Süleyman Yaşar
E-Mail Gönder
Bankalar vatandaşı soymuş
Bankacılık Denetleme ve Düzenleme Kurumu, dün, Türkiye’deki bankaların 2009 yılının dokuz aylık görünüm raporunu açıkladı. Rapora göre, bankalarımızın mali yapıları iyice sağlamlaşmış. Bankaların sermaye yeterlilik oranı, yüzde 20’ye ulaşmış. İstenilen oranının yaklaşık 12 puan üzerinde sermaye yeterliliği oluşmuş. Banka kârları da geçen yılın aynı dönemine göre yüzde 41,1 oranında artarak 15,7 milyar liraya yükselmiş.
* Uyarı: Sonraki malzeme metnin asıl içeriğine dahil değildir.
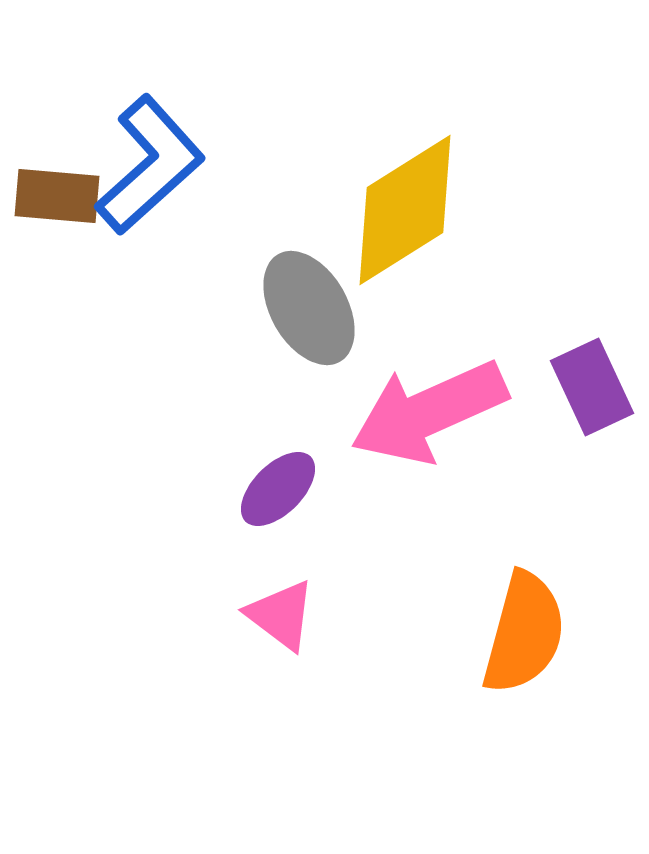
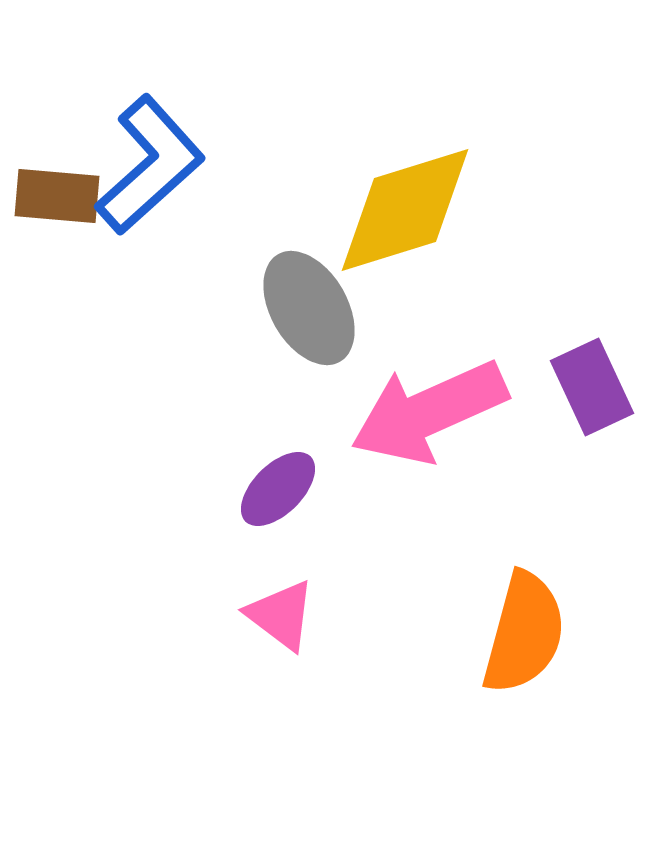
yellow diamond: rotated 15 degrees clockwise
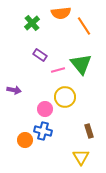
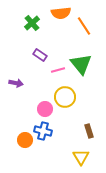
purple arrow: moved 2 px right, 7 px up
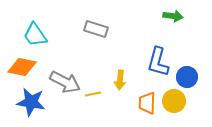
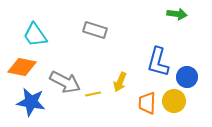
green arrow: moved 4 px right, 2 px up
gray rectangle: moved 1 px left, 1 px down
yellow arrow: moved 2 px down; rotated 18 degrees clockwise
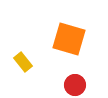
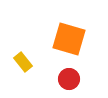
red circle: moved 6 px left, 6 px up
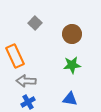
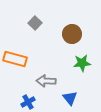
orange rectangle: moved 3 px down; rotated 50 degrees counterclockwise
green star: moved 10 px right, 2 px up
gray arrow: moved 20 px right
blue triangle: moved 1 px up; rotated 42 degrees clockwise
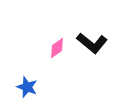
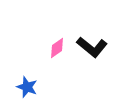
black L-shape: moved 4 px down
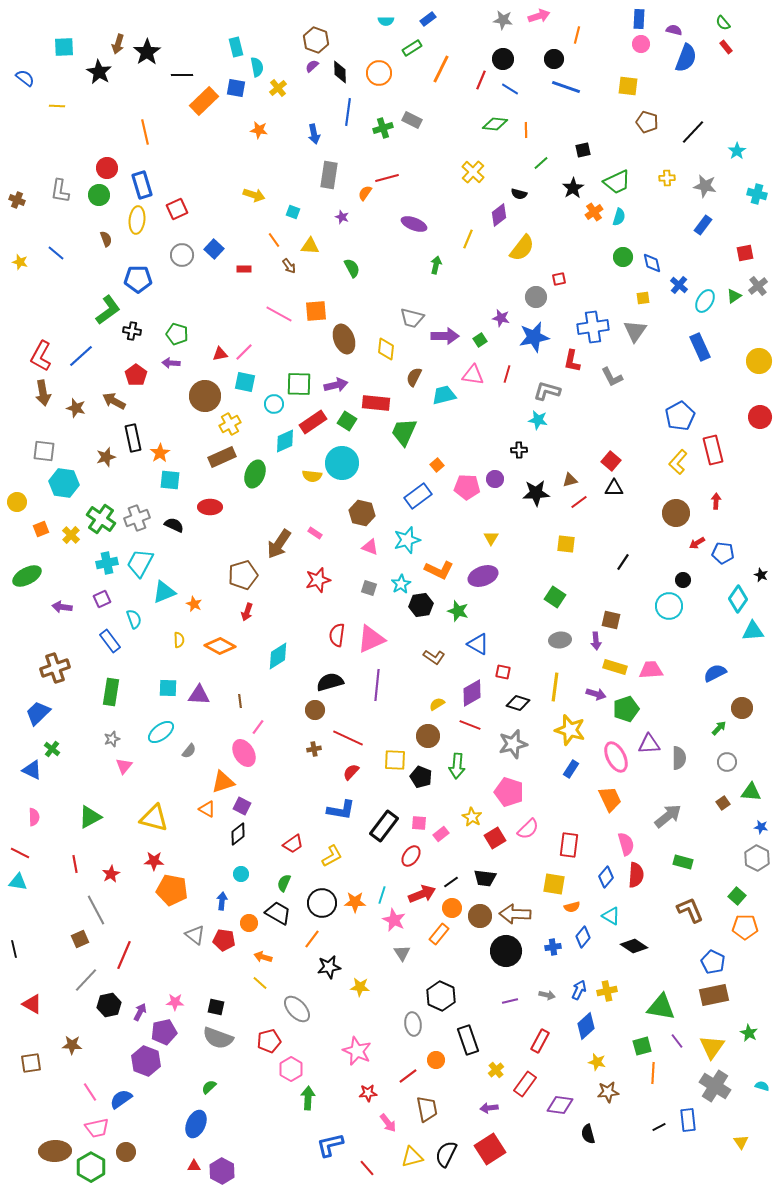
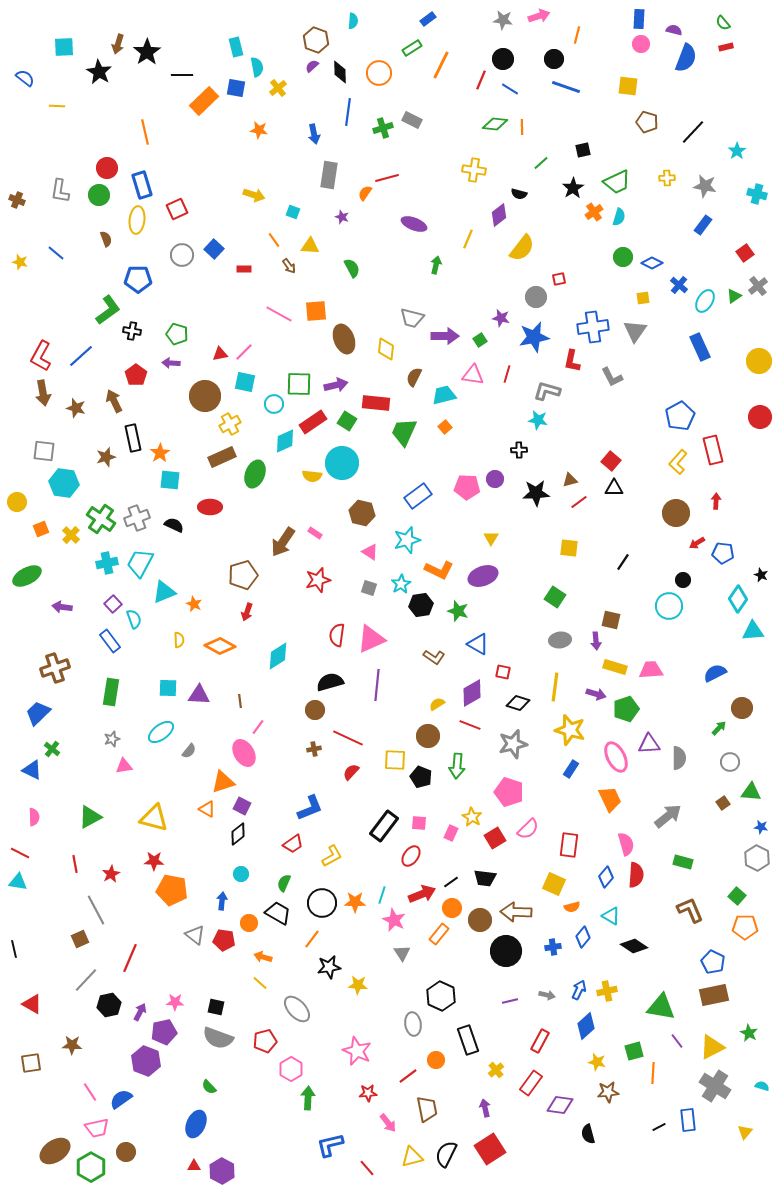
cyan semicircle at (386, 21): moved 33 px left; rotated 84 degrees counterclockwise
red rectangle at (726, 47): rotated 64 degrees counterclockwise
orange line at (441, 69): moved 4 px up
orange line at (526, 130): moved 4 px left, 3 px up
yellow cross at (473, 172): moved 1 px right, 2 px up; rotated 35 degrees counterclockwise
red square at (745, 253): rotated 24 degrees counterclockwise
blue diamond at (652, 263): rotated 50 degrees counterclockwise
brown arrow at (114, 401): rotated 35 degrees clockwise
orange square at (437, 465): moved 8 px right, 38 px up
brown arrow at (279, 544): moved 4 px right, 2 px up
yellow square at (566, 544): moved 3 px right, 4 px down
pink triangle at (370, 547): moved 5 px down; rotated 12 degrees clockwise
purple square at (102, 599): moved 11 px right, 5 px down; rotated 18 degrees counterclockwise
gray circle at (727, 762): moved 3 px right
pink triangle at (124, 766): rotated 42 degrees clockwise
blue L-shape at (341, 810): moved 31 px left, 2 px up; rotated 32 degrees counterclockwise
pink rectangle at (441, 834): moved 10 px right, 1 px up; rotated 28 degrees counterclockwise
yellow square at (554, 884): rotated 15 degrees clockwise
brown arrow at (515, 914): moved 1 px right, 2 px up
brown circle at (480, 916): moved 4 px down
red line at (124, 955): moved 6 px right, 3 px down
yellow star at (360, 987): moved 2 px left, 2 px up
red pentagon at (269, 1041): moved 4 px left
green square at (642, 1046): moved 8 px left, 5 px down
yellow triangle at (712, 1047): rotated 28 degrees clockwise
red rectangle at (525, 1084): moved 6 px right, 1 px up
green semicircle at (209, 1087): rotated 91 degrees counterclockwise
purple arrow at (489, 1108): moved 4 px left; rotated 84 degrees clockwise
yellow triangle at (741, 1142): moved 4 px right, 10 px up; rotated 14 degrees clockwise
brown ellipse at (55, 1151): rotated 32 degrees counterclockwise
Peki, bankalar bu paraları nasıl kazanmış? Bankalar, vatandaşın mevduatına verdikleri faizleri düşürürken, kullandırdıkları kredilerin faizlerini azaltmamış. Yaşanan bu gelişme, BDDK’nın raporunda, mevduatın kısa vadeli, kredilerin uzun vadeli olması nedeniyle açıklanmış. BDDK’ya göre, faizler, 2009 yılında hızla gerilediği için mevduata hemen yansımış ama kredilere hemen yansıyamamış. Halbuki tersi bir gelişme olsaydı ve faizler artsaydı, bankalar, faizlerdeki artışı hemen kredilere yansıtırdı. İşte bu nedenle, BDDK’nın değerlendirmesi pek tatmin edici değil. Hatta yanlış. Çünkü bankalar paraları batabilir korkusuyla uzun vadeli kredi vermiyor. Mevduata yüzde 9 oranında faiz verirken, aynı mevduat sahibi kredi kullandığında yüzde 22 oranında faiz alıyorlar. Denetleyici ve düzenleyici kurumlar, vatandaşın mevduatına sahip çıkmalı. Ve tasarruflara yeterli getiriyi sağlamak için sektörde gereken önlemleri almalı.
Gelelim bankaların vatandaşın mevduatına verdikleri ve kredilerden aldıkları faizlere... Toplam faiz gelirleri bir yıl önce 61,1 milyar lira tutarken, 2009’un eylül ayında 65,6 milyar liraya ulaşmış. Toplam faiz giderleri ise bir yıl önce 38,2 milyar lira tutarken 2009 eylülünde 34,5 milyar liraya gerilemiş. Böylece net faiz gelirleri bir yıl içerisinde yaşanan ekonomik durgunluğa rağmen 22,8 milyar liradan 31,0 milyar liraya yükselmiş. Net faiz gelirlerindeki artış yüzde 36 oranında olmuş.
Asıl meseleye gelince... Bankaların para ticareti yapan kuruluşlar olduğunu herkes biliyor. Tabii kârlarını da para ticaretinden yapacaklar. Buraya kadar gelişmeler normal. Ama zarar ettikleri zaman, onların zararları, vatandaşın ödediği vergilerle karşılandığına göre, kâr ettiklerinde de bu kârların önemli bir kısmının olası risklere karşılık ayrılmasında fayda yok mu? BDDK, bankaların, 2009 yılında elde ettikleri kârın, mevduat ve kredi faizleri arasında olması gerekenden fazla kısmını, dağıttırmayıp gelecek risklere karşılık ayırtmasında fayda var. İleride, bankalar, başları sıkıştığında, vatandaşın sırtına yük olmadan kendi ihtiyaçlarını karşılamalı. Aksi takdirde elde edilen yüksek kârları, ortaklar, alıp gidecek. Anlayacağınız “kârlar patrona, zararlar vatandaşa.” Hatırlayacaksınız 2001 yılında batan bankaların zararlarını vatandaş hâlâ yüksek oranda KDV ve ÖTV ödeyerek karşılıyor. İleride bankaların yeniden vatandaşın sırtına yük olmamaları için şimdiden önlem almakta fayda var.